Safar art collection at AlUla International Airport

Posted: 28 October 2022 | | No comments yet

AlUla International Airport has introduced a new, major collection of over 64 artworks by 24 Saudi and international artists called ‘Safar’, meaning travel in Arabic.

Safar is a major new collection of over 64 artworks by 24 Saudi and international artists at AlUla International Airport (ULH). Spanning both the Executive Terminal and the Commercial Terminal, Safar highlights and celebrates AlUla’s cultural legacy, natural wonders and community and includes works by artisans of AlUla’s Madrasat Addeera Art and Design Centre, opened by Royal Commission for AlUla (RCU) to train and upskill the next generation of creatives.

Safar, meaning travel in Arabic, is a fitting name for this important collection of sculpture, photography, textiles, paintings, and design pieces found at the gateway to AlUla. AlUla has long been a place of artistic journey: a historic hub of cultural transfer, which is now being revived as an oasis of art and creativity.

A long-standing place of passage, AlUla has always welcomed traders, merchants and pilgrims who have, for millennia, portrayed their experiences of AlUla’s spectacular cultural landscape through literature and art. The Safar art collection continues this legacy, linking the narratives of the past through the contemporary perspectives of artists of our time: a journey through the airport and a journey through AlUla’s past heritage and future vision.

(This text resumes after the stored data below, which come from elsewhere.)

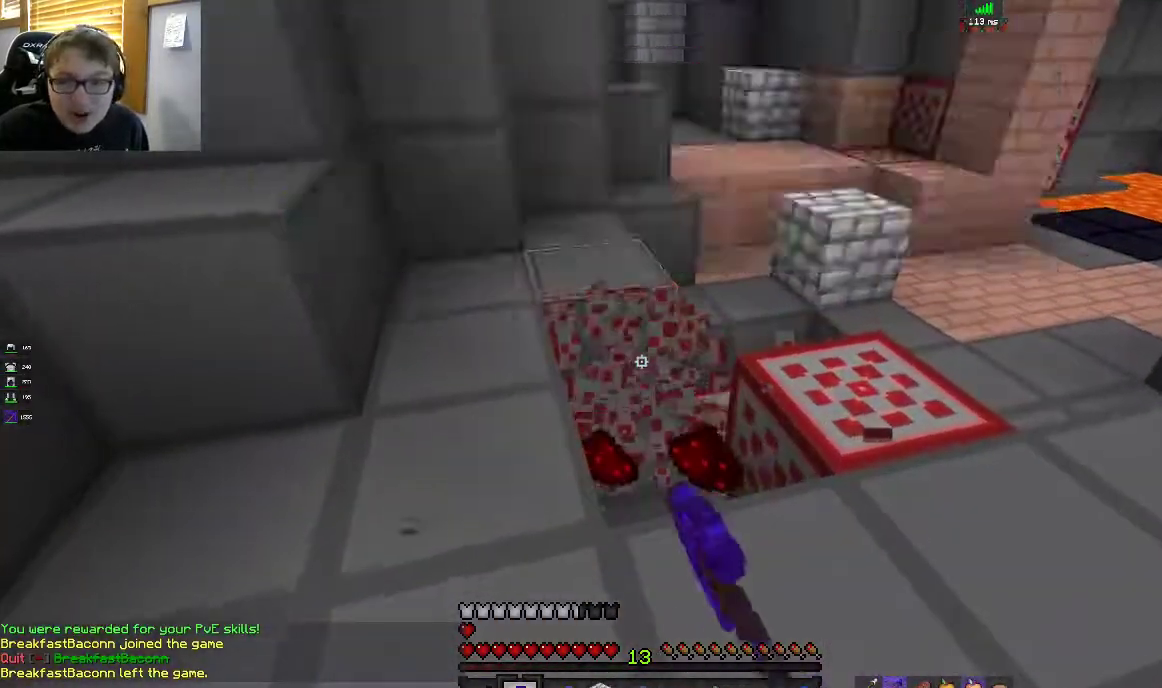
{"keys": ["w"], "mouse": ["left"], "events": []}
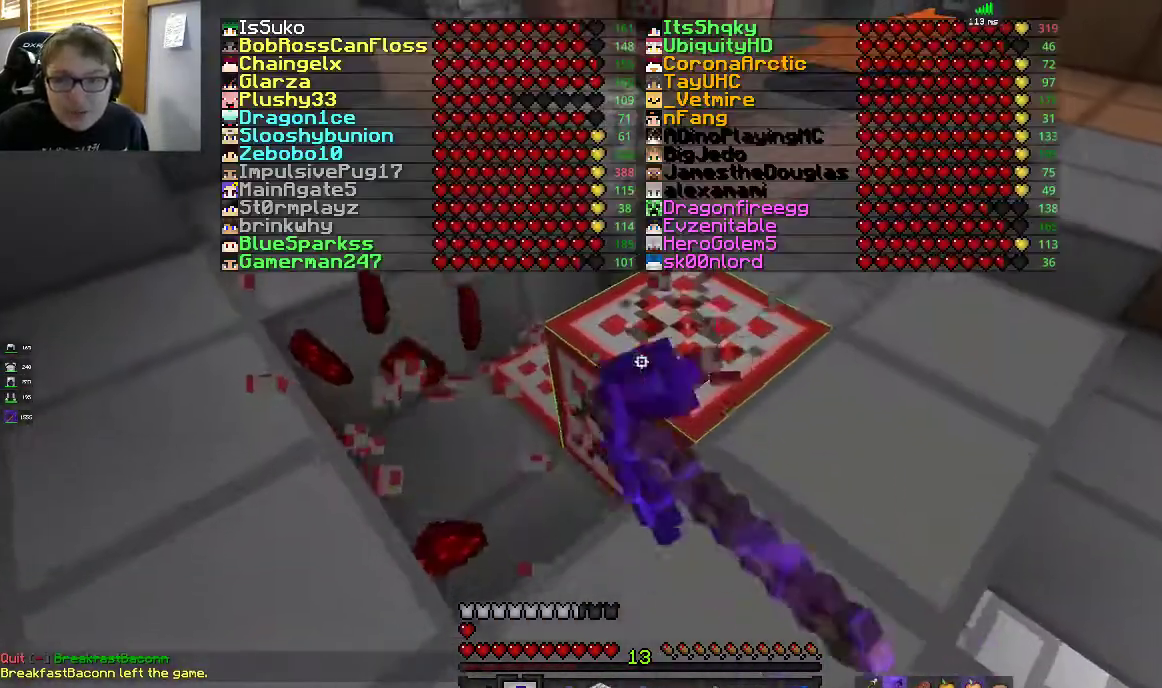
{"keys": ["w"], "mouse": ["left"], "events": []}
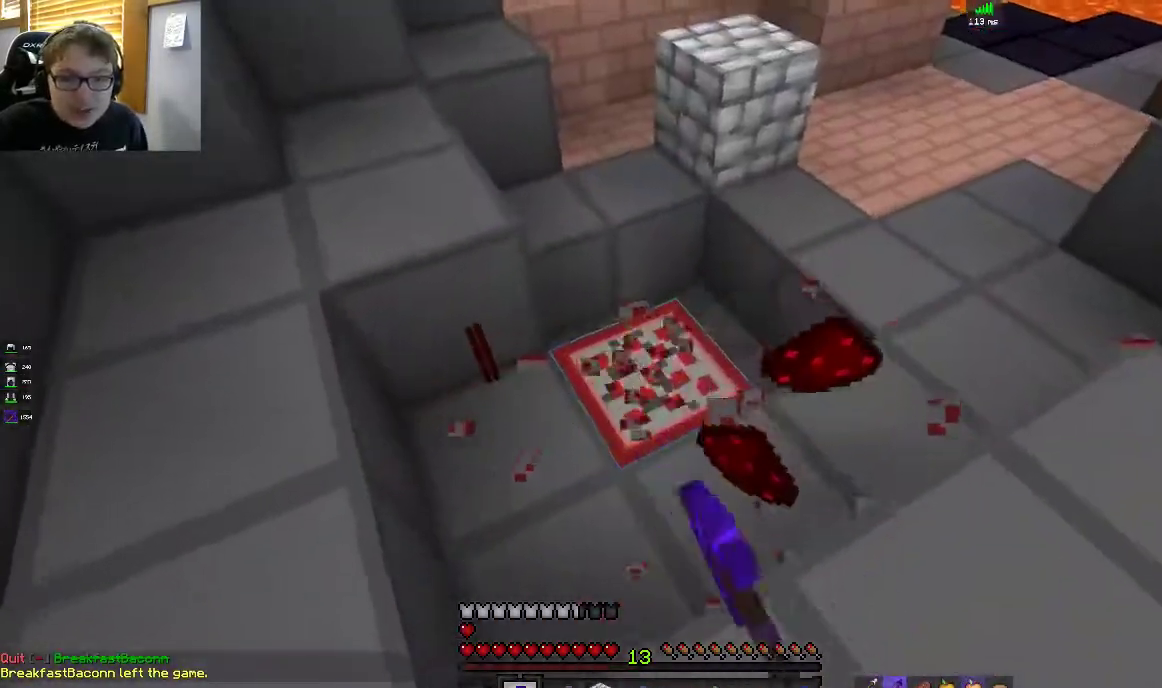
{"keys": ["d", "s"], "mouse": [], "events": [[133, "w", "up"], [400, "d", "down"], [433, "mouse_left", "up"], [500, "s", "down"]]}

Speaking to Arts AlUla’s vision for a new and local creative community, works by the 10 Saudi artists and six regional artists sit alongside those by artisans from Madrasat Addeera, the first Art and Design Center in AlUla, which offers craft programmes for local artisans. In a piece entitled ‘Our Living Tradition’, artisans from Madrasat Addeera investigate the Order of Nature as a design tool and how language is intrinsic to traditional arts and cultures. Their paintings all mirror the same underlying square grid pattern (the basis of textile techniques such as Al Sadu weaving: a new addition to UNESCO’s List of Intangible Cultural Heritage) but feature different patterns that originate from the varied traditional crafts that span the region.

Safar’s artworks are in dialogue with AlUla’s unique physical and cultural landscape. Two sculptures by Shaikha Al Mazrou reference local rock engravings in a deep brick orange resin, while two framed diptychs by Dana Awartani continue the heritage narrative through intricate traditional patterns inspired by aerial views of AlUla’s famous heritage sites. Meanwhile, Farah Behbehani’s embroidered textiles serve as an ode to the community of AlUla through a local craft, and Ranim Halaky’s ‘Conversations through time’ is a striking typographic raw steel installation that has been created in collaboration with the community, presenting their voice in sculptural form.

Artwork by Ishaq Madan as part of the Safar art collection. Credit: Arts AlUla.

Alongside this, the work of emerging artists such as Stephanie Neville, Sandrah Boutros and Nidanin Woodwork is presented as a contemporary cabinet of curiosities in the Executive Terminal Library. This includes works inspired by AlUla’s rich heritage of textile and crafts, alongside photography from The Royal Commission for AlUla’s archive that depict the surrounding landscapes.

Commenting on the project, Nora Aldabal, Executive Director, Arts and Creative Industries for the Royal Commission for AlUla said: “We are delighted to unveil the Safar art collection: a continuation of our ongoing cultural programming, setting the standard for engaging contemporary artists within the Kingdom. Safar represents the depth and breadth of Arts AlUla’s relationship with the arts: a major new collection that follows recent world-class events such as Desert X AlUla 2022, the Cortona on the Move artist residency, What Lies Within and the launch of Wadi AlFann.

“Not least because of its airport setting, the Safar art collection reconnects AlUla with local, regional and international visitors in its next chapter as a centre of artistic exploration, expression, and production. The arts are a vital contributor to the region’s character and identity, the quality of life for its local community and the region’s economic future. We look forward to sharing it with all who come to AlUla.”